When an org hits a [budget cap](/platform/usage-and-budgets), the agent runtime
returns `402` **before** running the turn. The payload sits under `detail`:

```json theme={null}
{ "detail": { "error": "budget_exhausted", "message": "Organization budget exceeded", "reason": "total_tokens_cap_reached" } }
```

Minting a [session token](/security/session-tokens) is gated the same way:
`POST /api/agents/{slug}/session_tokens` returns `402` when the org is over
budget, so an over-budget org cannot hand a fresh token to its browser clients.
That endpoint returns the same fields flat (no `detail` wrapper):

```json theme={null}
{ "error": "budget_exhausted", "message": "Organization budget exceeded", "reason": "subscription_past_due" }
```

The fields are identical on both paths: a stable `error` code, a human
`message`, and a `reason` machine code naming what tripped:
`credits_exhausted` (a managed org's prepaid balance is empty),
`total_tokens_cap_reached` (a configured token cap), or
`subscription_past_due`. Match on the `402` status; treat `error` as the
stable code and `reason` as diagnostic detail.

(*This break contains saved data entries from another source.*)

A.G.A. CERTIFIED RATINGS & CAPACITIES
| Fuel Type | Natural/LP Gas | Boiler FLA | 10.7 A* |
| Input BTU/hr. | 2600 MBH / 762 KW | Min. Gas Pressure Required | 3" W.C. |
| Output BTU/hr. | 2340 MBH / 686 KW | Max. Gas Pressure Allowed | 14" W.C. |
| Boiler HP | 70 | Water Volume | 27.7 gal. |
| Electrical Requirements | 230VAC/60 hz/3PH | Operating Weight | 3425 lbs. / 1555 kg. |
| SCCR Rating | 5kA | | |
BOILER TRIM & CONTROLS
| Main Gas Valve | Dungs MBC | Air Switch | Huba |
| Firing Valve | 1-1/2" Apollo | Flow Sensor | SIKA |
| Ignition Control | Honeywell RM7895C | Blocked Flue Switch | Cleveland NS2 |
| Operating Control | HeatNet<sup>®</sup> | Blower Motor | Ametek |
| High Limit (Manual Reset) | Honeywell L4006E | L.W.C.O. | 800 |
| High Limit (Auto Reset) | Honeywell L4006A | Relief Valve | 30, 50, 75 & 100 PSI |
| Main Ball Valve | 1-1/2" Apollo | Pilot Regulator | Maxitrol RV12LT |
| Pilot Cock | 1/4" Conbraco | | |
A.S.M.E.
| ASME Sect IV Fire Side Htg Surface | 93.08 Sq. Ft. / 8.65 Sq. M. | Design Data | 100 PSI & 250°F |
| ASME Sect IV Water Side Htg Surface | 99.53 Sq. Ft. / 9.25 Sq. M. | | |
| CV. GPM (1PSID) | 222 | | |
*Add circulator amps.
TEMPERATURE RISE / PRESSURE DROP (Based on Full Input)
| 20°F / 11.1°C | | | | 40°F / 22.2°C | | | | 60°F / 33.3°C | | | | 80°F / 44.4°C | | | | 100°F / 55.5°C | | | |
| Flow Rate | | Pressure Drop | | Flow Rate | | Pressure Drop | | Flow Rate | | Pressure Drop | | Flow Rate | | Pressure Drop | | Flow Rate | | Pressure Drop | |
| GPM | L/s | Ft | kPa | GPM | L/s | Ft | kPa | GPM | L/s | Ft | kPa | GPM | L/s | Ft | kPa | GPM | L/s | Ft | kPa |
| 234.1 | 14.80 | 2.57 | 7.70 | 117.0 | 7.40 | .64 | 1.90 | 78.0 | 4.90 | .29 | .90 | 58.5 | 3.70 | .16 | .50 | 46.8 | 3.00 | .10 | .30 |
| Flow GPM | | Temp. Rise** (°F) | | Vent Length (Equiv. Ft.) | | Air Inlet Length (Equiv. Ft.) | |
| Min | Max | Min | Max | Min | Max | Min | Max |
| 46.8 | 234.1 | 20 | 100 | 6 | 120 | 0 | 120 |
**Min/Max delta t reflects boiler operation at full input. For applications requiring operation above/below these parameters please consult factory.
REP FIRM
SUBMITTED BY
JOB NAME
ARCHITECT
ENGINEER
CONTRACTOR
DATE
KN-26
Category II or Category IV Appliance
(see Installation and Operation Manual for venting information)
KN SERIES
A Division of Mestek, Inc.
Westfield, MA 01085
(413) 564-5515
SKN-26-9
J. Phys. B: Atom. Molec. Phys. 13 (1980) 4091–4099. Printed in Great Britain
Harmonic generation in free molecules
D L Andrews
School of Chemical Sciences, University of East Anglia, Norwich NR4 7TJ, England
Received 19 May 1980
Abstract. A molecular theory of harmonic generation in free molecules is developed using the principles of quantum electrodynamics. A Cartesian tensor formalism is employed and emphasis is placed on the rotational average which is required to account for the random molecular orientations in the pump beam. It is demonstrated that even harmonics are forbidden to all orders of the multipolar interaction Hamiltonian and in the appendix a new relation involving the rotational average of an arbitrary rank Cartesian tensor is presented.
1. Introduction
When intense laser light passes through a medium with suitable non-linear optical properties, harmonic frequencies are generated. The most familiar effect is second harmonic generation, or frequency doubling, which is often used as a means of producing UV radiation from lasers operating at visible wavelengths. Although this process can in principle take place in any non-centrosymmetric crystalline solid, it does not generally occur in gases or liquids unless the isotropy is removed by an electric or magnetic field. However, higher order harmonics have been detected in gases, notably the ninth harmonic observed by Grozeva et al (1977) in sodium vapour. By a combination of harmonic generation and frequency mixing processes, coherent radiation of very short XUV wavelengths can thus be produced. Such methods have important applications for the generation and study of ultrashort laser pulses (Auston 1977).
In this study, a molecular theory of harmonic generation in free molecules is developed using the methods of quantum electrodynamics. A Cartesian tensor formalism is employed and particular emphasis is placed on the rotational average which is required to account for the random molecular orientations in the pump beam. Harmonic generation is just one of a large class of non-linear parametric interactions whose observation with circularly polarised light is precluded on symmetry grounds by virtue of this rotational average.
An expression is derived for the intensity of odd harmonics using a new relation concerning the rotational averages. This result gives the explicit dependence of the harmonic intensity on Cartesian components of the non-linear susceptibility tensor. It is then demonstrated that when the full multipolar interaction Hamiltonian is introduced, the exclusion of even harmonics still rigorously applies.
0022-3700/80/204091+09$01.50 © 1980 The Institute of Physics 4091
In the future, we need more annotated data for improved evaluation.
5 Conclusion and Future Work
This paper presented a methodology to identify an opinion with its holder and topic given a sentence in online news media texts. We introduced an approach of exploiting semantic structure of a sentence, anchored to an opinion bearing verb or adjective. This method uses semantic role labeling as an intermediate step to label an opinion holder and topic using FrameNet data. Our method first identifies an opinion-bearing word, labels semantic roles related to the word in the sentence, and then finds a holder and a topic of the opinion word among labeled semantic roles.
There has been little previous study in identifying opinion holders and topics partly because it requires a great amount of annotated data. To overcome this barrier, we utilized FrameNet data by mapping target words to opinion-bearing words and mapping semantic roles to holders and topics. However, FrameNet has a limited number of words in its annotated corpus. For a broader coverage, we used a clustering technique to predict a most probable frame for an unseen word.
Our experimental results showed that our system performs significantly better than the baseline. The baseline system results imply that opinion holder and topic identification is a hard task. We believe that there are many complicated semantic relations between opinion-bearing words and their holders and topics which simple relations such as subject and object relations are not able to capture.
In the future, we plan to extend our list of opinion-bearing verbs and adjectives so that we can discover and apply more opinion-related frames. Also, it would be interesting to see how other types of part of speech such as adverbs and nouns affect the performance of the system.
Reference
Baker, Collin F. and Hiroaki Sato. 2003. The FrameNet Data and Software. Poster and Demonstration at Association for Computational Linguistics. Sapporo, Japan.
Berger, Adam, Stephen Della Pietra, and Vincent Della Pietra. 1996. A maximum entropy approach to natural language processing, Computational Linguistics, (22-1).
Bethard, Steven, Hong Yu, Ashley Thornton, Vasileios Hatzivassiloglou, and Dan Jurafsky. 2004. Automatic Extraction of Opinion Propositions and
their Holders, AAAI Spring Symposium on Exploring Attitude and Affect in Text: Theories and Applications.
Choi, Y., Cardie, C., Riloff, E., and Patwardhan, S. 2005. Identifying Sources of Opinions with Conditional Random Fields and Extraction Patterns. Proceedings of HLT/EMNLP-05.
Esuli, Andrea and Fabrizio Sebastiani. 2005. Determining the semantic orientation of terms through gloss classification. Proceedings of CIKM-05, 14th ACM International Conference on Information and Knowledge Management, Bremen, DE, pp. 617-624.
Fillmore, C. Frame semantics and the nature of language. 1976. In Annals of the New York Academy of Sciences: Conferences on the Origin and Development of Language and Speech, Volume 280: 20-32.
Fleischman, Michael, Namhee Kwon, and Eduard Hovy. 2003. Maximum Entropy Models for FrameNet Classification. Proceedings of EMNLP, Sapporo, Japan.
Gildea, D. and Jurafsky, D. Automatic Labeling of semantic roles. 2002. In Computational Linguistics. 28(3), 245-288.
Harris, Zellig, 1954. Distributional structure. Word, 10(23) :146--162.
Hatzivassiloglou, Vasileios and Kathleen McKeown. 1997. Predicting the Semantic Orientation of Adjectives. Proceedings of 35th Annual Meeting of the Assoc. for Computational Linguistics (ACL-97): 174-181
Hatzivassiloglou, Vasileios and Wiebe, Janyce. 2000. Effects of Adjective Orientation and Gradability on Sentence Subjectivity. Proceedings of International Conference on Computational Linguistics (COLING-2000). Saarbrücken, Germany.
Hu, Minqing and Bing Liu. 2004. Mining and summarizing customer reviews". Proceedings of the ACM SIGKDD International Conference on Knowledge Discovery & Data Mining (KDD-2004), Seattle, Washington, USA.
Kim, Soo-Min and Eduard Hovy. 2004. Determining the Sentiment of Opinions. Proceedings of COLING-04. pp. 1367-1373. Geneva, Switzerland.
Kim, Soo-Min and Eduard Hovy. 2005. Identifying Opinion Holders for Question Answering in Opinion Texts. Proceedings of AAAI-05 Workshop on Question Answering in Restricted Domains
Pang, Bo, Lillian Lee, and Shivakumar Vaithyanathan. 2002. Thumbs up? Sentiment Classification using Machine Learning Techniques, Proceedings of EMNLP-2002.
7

A per-instance or per-seat [cap](/platform/usage-and-budgets#karta-grain-caps)
returns `402` with a different `error` code - `instance_spend_cap_exceeded` -
rather than `budget_exhausted`.

## Errors during a stream

Once an SSE stream has started (`200` already sent), failures arrive as an
[`error` event](/concepts/streaming-events#error) rather than an HTTP status -
because the status line is already on the wire:

```text theme={null}
event: error
data: {"type":"error","data":{"code":"byok_key_rejected","provider":"anthropic","message":"invalid api key"}}
```

So a client must handle two failure channels: the HTTP status for pre-stream
problems (auth, budget, validation), and `error` events for mid-stream problems
(provider rejection, harness failure).

## 429, 503, and retries

For `429`, back off and retry. If a `Retry-After` header is present, honor it;
otherwise use exponential backoff with jitter.

A `503` means Karta is temporarily unable to serve the request (for example,
the harness is briefly unavailable). It carries a `Retry-After` header - back
off and retry, honoring `Retry-After`.

For support or correlation, keep the request timestamp, route, agent slug,
session id, and any response headers your client receives.